Prime ideals in $\mathbb{Q}[X]$

Question

Could you tell me why prime ideals in $\mathbb{Q}[X]$ are of the form $(q(x))$ where $q \in \mathbb{Q}[X]$ is irreducible?

Answer 1

This is a case of a general theorem that states: $R[x]$ is a PID when $R$ is a field

Here we have $R=\mathbb{Q}$ is a field.

A proof for this can be found for example at this link

Answer 2

Hints:

1) Because $\;\Bbb Q[x]\;$ is a PID (in fact, even an Euclidean domain) and thus all its ideals are principal.

2) Becasue in $\;\Bbb Q[x]\;$ , a non zero ideal is prime iff it is maximal (this is far from being true in general rings, though).

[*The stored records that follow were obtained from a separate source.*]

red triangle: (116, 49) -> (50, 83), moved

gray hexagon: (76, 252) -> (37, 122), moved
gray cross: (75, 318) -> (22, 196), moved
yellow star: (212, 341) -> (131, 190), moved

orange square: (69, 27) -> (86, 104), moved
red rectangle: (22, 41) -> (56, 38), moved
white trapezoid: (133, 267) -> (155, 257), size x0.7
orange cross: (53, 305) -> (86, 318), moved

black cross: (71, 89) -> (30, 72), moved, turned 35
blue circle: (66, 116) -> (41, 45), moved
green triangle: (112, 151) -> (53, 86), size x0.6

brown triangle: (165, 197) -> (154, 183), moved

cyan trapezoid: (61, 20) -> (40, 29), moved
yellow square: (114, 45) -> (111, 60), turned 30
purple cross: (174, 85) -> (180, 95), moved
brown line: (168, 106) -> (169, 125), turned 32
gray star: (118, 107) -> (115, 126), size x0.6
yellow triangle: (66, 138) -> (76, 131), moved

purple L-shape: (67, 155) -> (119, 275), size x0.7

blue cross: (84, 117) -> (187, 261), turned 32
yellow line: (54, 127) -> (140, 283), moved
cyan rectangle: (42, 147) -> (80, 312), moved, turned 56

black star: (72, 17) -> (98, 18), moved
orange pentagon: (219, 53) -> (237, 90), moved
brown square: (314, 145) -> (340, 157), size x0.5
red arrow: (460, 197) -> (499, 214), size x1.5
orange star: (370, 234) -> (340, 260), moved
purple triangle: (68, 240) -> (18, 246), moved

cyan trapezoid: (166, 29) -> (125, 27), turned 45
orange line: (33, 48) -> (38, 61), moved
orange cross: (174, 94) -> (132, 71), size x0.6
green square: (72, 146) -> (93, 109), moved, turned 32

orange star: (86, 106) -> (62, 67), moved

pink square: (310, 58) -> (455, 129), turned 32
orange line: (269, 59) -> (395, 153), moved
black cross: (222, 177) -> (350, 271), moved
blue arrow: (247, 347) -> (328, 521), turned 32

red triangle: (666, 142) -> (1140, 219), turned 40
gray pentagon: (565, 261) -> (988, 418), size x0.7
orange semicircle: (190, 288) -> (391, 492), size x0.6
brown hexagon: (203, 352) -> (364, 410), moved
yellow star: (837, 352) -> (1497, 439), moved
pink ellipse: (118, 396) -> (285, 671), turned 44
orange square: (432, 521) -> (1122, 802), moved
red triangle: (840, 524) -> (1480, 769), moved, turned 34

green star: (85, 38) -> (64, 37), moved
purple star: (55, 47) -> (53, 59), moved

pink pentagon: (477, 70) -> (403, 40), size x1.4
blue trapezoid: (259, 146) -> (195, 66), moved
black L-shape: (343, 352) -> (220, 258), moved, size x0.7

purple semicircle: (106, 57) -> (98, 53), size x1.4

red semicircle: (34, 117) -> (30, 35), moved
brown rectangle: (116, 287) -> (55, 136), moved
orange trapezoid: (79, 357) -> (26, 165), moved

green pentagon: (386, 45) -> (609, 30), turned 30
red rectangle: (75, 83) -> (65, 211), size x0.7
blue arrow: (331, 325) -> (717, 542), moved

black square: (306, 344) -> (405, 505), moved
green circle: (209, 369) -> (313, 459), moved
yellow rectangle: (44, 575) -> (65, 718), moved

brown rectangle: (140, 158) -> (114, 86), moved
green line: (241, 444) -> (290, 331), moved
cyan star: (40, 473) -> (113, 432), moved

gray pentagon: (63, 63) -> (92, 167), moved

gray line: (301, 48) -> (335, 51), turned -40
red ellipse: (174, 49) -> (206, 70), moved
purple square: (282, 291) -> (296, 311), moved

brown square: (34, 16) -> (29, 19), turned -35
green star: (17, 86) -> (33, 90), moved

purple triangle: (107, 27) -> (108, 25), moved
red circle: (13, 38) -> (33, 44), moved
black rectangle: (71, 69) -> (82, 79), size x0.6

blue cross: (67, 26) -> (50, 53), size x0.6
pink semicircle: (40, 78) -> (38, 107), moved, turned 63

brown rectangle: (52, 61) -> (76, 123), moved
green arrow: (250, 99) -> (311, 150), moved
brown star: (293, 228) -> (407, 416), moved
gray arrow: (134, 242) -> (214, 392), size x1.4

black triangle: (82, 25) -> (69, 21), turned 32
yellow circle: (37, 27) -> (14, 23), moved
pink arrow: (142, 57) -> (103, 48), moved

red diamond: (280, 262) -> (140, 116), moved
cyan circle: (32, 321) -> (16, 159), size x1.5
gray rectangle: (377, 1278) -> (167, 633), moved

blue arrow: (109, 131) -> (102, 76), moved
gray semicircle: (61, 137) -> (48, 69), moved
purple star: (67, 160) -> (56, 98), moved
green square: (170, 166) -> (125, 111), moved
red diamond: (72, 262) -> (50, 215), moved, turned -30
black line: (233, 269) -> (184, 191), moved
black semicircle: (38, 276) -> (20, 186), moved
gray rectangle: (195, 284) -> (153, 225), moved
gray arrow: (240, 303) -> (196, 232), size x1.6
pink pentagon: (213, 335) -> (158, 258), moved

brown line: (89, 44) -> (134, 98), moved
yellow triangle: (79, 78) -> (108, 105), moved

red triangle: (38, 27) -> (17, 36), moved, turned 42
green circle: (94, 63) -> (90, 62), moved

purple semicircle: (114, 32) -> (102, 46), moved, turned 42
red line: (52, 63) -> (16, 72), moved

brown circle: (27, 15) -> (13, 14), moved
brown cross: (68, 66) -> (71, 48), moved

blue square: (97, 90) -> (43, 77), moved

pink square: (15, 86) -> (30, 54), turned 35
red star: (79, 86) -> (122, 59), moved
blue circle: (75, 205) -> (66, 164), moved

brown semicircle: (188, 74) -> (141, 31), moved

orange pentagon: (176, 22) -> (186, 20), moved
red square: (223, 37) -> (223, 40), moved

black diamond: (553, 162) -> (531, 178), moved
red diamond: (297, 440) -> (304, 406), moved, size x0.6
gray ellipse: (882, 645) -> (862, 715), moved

3) Finally, because a principal ideal (in this cases) is prime iff it is generated by a prime element, and in the ring of polynomials an element is prime iff it is irreducible.

Answer 3

Hint: If $F$ is a field and $I$ is a non-zero ideal in $F[x]$, and $g(x)$ is an element of $F[x]$. Then, $I=\langle g(x)\rangle$ iff $g(x)$ is a non-zero polynimial of minimum degree in $I$.

And $g(x)$ is irreducible iff $\langle g(x)\rangle$ is maximal

In $\mathbb{Q}[x]$, maximal ideals $\iff$ prime ideals